→ ЗАДАНИЕ A
Перечислите все праславянские формы, отмеченные звёздочкой, из текста о противопоставлении «своё» — «не своё». Каждую форму назовите один раз.
→ ЗАДАНИЕ B
Продолжите, пожалуйста, текст о противопоставлении «своё» — «не своё», начиная сразу после его последнего предложения.

→ ФРАГМЕНТ ТЕКСТА
★ ★ ★ ★ ★

Здесь вспоминаются относимые к трипольской и старобалканской культуре женские фигуры с чашей, выражающие, вероятно, моление о дожде. Точно так же к др.инд. sunóti ‘давить, выжимать’ относят название божественного растения и священного напитка, дарящего бессмертие — др.-инд. sóma— [50, III, с. 505].

пахтание — взбивание, взбалтывание Молочного океана. Пахта — сыворотка

Хотя высокий религиозный статус растения и сока из него тоже не позволяет, возможно, ограничиваться одними техническими значениями; принадлежность сюда и др.-инд. sūte ‘рождать’ в отдаленной перспективе?

В предыдущем изложении неоднократно упоминалась важность оппозиции ‘свой’ — ‘не свой’ для понимания праславянской и индоевропейской идеологии и культуры. Важность эта состоит ещё и в том, что эксплицитная ( лат. explicite явно, открыто) пара ‘своё’ — ‘не своё‘ открывает собой целый ряд ещё должным образом не раскрытых похожих импликаций (лат. implicatio «связь») , пронизывающих культуру.

Поскольку оперирование (лат. operari«работать, трудиться», от opera«работа, труд») оппозициями (от лат. oppositio — противопоставление) неизменно популярно в лингвистике и в культурологии со времен структурализма, сами оппозиции отмечаются достаточно часто, но, кажется, не раскрыт дух и генезис этих противопоставлений. Во всяком случае в новом труде Гамкрелидзе-Иванова не отмечена как раз оппозиция ‘своё’ — ‘не своё’, которая представляется нам исходной. Дело в том, что она не просто более важна, чем оппозиция ‘хороший’ — ‘плохой’, она лежит в основе последней, как более относительной типологически. Относительность противопоставления ‘хороший’ — ‘плохой’ хорошо понимала русская народная мудрость: что русскому здорово, то немцу — смерть. Ergo, хорошо то, что своё.

Индоевропеисты рассматривают противопоставление домашних и диких животных, культурных и дикорастущих растений, но при этом упускают из виду, что здесь перед ними всего лишь реализация (импликация) главного противопоставления ‘своё’ — ‘не своё’. Правда, дихотомия формировалась не всегда в духе противопоставления ‘своего’, ‘домашнего’ и ‘не своего’, ‘дикого’. Перед лицом яркого культурного импорта — а таковыми были заимствованные культурные породы животных и т.п. — привычная «дикая» фауна окружающей природы оказалась в положении ‘своей’. Ср. ряд случаев, когда дикие животные носят исконно славянские названия, а домашние животные, особенно (вначале) новые их породы имеют названия, заимствованные из других языков: слав. *korva, кельтского или иллирийского происхождения (ЭССЯ, вып. 11, с. 106 и сл.), при исконном *sьrna, обозначающем дикое рогатое животное леса; *kotъ, европейский импорт около середины I тысячелетия н.э., при исконно славянском названии дикой кошки *stьbjь (см. ЭССЯ, вып. 11, с. 209 и сл., s.v. *kotъ; в дополнение к старославянской и польской формам можно теперь назвать болг. диал. стéбал ‘дикая кошка‘, открытое несколько лет тому назад [51]).

★ ★ ★ ★ ★

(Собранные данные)
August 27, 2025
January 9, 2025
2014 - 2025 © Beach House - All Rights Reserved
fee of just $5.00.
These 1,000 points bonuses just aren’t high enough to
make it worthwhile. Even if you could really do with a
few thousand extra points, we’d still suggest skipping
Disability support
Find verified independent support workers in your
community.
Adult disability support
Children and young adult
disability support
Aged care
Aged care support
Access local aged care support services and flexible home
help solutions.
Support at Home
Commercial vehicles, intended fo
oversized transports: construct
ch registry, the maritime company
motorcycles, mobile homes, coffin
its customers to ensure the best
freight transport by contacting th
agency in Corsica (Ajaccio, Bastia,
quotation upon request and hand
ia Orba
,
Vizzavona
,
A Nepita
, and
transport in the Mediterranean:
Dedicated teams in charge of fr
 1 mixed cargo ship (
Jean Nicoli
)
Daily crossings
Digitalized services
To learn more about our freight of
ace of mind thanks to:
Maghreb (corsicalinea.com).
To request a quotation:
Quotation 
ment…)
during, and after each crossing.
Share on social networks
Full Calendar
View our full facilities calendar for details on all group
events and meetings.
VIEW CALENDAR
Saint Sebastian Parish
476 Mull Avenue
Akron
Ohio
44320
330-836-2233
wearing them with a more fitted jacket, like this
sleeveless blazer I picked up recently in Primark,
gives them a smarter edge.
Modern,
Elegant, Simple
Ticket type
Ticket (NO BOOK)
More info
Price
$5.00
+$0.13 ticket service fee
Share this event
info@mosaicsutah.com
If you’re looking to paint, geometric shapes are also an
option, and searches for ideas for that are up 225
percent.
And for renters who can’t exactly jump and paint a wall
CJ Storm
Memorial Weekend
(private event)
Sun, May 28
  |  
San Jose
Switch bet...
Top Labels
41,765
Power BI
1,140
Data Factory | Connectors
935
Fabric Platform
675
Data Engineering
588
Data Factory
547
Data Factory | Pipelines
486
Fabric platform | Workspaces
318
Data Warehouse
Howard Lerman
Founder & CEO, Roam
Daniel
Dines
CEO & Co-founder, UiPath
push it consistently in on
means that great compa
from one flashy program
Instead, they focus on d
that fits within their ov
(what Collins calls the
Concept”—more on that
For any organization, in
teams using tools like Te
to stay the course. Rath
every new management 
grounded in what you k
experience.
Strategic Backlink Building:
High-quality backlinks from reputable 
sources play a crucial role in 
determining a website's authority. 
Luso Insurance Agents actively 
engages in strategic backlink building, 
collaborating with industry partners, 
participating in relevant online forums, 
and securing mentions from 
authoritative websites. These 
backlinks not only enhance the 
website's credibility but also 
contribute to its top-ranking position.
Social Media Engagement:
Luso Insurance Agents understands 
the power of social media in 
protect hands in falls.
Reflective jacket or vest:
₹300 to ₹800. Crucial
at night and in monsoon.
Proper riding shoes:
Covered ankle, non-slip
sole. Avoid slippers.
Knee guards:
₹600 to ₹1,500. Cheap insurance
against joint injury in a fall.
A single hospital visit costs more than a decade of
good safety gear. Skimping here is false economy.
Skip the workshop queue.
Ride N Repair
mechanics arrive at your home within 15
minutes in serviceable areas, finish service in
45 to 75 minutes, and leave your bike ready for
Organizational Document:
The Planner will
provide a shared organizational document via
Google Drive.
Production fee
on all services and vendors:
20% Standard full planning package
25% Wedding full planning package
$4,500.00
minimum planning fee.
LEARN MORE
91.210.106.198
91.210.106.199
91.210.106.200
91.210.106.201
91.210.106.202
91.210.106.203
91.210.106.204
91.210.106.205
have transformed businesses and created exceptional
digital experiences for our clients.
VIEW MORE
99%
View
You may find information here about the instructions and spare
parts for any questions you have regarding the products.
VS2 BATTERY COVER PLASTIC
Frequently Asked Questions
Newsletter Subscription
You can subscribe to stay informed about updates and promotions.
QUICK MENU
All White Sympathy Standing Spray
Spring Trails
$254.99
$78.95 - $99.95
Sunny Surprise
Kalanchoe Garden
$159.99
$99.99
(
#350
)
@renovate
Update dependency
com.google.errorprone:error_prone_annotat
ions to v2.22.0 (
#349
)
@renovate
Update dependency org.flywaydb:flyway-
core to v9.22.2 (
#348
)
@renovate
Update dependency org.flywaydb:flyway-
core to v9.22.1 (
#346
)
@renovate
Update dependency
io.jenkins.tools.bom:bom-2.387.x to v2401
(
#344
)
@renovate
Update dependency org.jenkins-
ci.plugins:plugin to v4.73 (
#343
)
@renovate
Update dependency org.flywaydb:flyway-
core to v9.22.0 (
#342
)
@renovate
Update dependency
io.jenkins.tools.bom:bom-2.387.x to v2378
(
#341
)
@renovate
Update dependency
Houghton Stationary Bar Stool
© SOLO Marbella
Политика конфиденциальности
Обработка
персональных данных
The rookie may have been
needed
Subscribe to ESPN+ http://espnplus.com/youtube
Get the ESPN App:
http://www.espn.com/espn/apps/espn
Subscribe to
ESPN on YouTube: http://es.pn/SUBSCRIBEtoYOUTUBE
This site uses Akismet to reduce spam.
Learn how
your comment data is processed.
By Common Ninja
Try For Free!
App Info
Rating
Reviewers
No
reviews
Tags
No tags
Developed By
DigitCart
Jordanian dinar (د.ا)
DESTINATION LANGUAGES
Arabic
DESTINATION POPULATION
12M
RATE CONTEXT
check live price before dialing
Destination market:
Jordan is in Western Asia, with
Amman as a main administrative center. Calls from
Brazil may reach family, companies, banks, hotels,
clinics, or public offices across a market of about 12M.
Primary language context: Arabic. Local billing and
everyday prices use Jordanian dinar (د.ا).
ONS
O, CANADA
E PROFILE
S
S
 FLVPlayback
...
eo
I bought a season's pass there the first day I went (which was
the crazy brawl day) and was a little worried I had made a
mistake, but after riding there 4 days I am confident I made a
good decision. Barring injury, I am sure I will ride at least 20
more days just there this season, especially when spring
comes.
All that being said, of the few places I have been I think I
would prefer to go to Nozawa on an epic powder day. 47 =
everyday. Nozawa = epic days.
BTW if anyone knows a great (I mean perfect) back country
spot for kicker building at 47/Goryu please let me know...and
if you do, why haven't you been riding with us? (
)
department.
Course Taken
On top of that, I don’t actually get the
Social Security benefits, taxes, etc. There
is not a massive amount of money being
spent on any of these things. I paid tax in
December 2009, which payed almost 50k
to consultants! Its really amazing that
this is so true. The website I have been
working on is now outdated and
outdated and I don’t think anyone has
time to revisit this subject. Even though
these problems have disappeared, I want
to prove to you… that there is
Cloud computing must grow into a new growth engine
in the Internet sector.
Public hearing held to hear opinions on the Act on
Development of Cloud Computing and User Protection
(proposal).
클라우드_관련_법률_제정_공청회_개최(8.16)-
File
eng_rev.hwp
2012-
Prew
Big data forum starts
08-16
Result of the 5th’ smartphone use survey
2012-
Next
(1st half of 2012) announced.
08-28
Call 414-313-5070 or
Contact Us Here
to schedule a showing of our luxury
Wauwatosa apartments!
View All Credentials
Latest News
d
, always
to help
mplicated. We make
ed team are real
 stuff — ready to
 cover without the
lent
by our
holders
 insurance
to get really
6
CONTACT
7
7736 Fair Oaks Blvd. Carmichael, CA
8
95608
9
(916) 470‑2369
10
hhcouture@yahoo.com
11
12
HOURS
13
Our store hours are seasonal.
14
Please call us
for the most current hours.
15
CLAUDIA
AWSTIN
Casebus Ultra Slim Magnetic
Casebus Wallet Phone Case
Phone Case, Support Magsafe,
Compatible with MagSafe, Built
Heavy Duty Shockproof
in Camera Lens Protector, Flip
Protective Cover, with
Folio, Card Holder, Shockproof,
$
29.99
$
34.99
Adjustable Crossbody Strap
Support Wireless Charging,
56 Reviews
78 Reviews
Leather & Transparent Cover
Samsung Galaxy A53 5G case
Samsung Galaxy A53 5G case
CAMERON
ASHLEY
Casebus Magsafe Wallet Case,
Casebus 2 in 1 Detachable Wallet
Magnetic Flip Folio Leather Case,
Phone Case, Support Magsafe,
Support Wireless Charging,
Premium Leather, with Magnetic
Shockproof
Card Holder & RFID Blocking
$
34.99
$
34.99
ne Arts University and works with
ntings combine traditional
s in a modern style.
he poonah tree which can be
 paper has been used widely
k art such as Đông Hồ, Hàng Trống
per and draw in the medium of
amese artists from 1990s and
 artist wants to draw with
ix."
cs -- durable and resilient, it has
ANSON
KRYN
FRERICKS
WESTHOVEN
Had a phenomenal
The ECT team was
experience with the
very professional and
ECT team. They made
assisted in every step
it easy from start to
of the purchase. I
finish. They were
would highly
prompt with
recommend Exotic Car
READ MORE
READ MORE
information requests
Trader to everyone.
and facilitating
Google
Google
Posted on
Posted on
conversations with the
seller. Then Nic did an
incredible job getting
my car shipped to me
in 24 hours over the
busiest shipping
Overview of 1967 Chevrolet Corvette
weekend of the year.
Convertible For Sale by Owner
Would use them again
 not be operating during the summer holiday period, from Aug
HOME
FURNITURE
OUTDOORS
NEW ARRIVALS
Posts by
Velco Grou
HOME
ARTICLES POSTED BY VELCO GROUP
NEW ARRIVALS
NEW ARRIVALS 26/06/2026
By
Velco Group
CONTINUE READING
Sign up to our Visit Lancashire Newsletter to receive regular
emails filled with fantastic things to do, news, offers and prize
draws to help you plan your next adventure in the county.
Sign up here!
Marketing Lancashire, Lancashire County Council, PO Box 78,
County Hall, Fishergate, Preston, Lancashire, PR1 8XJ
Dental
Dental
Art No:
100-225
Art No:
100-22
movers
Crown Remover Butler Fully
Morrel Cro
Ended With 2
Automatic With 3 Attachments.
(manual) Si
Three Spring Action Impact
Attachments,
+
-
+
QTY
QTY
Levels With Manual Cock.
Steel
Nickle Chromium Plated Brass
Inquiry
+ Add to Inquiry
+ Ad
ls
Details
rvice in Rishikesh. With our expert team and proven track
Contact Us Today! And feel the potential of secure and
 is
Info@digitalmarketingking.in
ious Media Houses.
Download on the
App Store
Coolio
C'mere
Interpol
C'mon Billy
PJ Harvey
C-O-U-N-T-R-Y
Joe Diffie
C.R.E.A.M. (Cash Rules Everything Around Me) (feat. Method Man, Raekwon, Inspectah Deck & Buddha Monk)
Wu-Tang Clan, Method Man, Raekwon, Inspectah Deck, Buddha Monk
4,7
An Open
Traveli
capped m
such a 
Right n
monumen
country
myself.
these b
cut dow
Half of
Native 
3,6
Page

★ ★ ★ ★ ★

→ ОТВЕТ A
*korva, *sьrna, *kotъ, *stьbjь

→ ОТВЕТ B
Мировоззренческая важность противопоставлений ‘свой’ — ‘не свой’ настойчиво переводит нашу реконструкцию древних представлений в план антропоцентрической картины мира, побуждая нас критически взглянуть на известные трёхчастные построения индоевропейской картины мира, ср. в последнее время Гамкрелидзе и Иванов о «Верхнем», «Среднем», и «Нижнем» мире [8, т. II, с. 490, 537, 538]. Упомянутые ученые преследуют цель выявления древнейших представлений индоевропейцев, но, говоря о названиях птиц, они относят самих птиц к существам «Верхнего мира» на основании реконструкции ‘птица’ → ‘летающее по воздуху’, которую имеет смысл признать умозрительной и модернизирующей. Так, этимология не подтверждает приписываемых древнему человеку воззрений на птиц как на существа «Верхнего мира».

Напротив, есть данные для того, чтобы построить совсем иную типологию, основываясь на последовательных показаниях этимологии: слав. *pьtica, *pъtъka, *pъtakъ ~ лат. putus ‘мальчик, детеныш’, putillus ‘птенец’; слав. *orьlъ, сюда же греч. ὄρνις ‘птица’ — к и.-е. *er-/*or- ‘рождаться, происходить, возрастать, подниматься‘; авест. vīš ‘птица’, ‘курица‘, сюда же лит. vištà ‘курица’ — не к и.-е. *u̯e(i̯)- ‘дуть’ [8, т. II, с. 537: *Hu̯e(i̯)-], а к и.-е. *u̯ei̯-s- ‘высиживать, выводить’. Реконструируемый выше этимологически принцип номинации ‘птицы’ как ‘детеныша’ свидетельствует, что праславянин (и древний индоевропеец) воспринимал птиц со своей точки зрения, как бы приравнивая их к себе, к своему опыту, и наделяя эти отличные существа чертами антропоморфизма ‘птицы’ = ‘детки’.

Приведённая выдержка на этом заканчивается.